> _TASK OBJECTIVE_: Among the entries that follow, find every line with the word "attr" and list it.

> _THE RECORDS_:
-- -- --

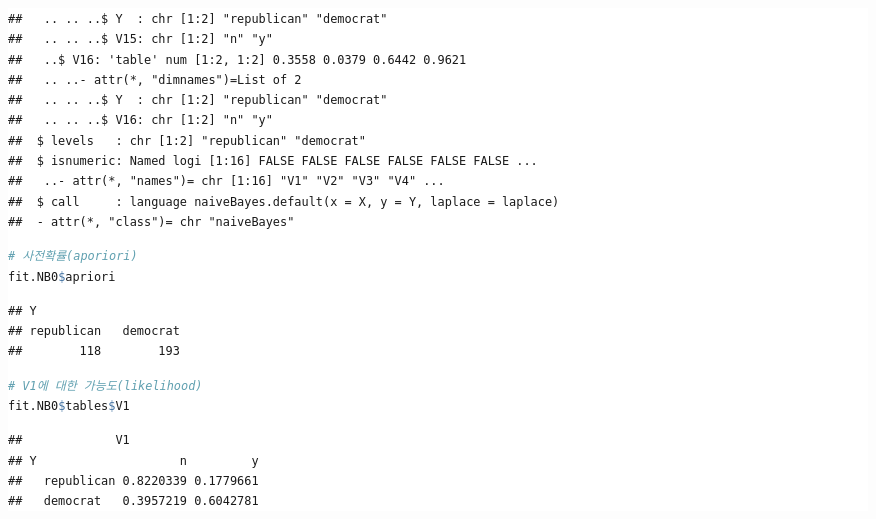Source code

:     ##   .. .. ..$ Y  : chr [1:2] "republican" "democrat"
    ##   .. .. ..$ V15: chr [1:2] "n" "y"
    ##   ..$ V16: 'table' num [1:2, 1:2] 0.3558 0.0379 0.6442 0.9621
    ##   .. ..- attr(*, "dimnames")=List of 2
    ##   .. .. ..$ Y  : chr [1:2] "republican" "democrat"
    ##   .. .. ..$ V16: chr [1:2] "n" "y"
    ##  $ levels   : chr [1:2] "republican" "democrat"
    ##  $ isnumeric: Named logi [1:16] FALSE FALSE FALSE FALSE FALSE FALSE ...
    ##   ..- attr(*, "names")= chr [1:16] "V1" "V2" "V3" "V4" ...
    ##  $ call     : language naiveBayes.default(x = X, y = Y, laplace = laplace)
    ##  - attr(*, "class")= chr "naiveBayes"

``` r
# 사전확률(aporiori)
fit.NB0$apriori
```

    ## Y
    ## republican   democrat 
    ##        118        193

``` r
# V1에 대한 가능도(likelihood)
fit.NB0$tables$V1
```

    ##             V1
    ## Y                    n         y
    ##   republican 0.8220339 0.1779661
    ##   democrat   0.3957219 0.6042781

-- -- --

> _ANSWER TO THIS TASK_:
    ##   .. ..- attr(*, "dimnames")=List of 2
    ##   ..- attr(*, "names")= chr [1:16] "V1" "V2" "V3" "V4" ...
    ##  - attr(*, "class")= chr "naiveBayes"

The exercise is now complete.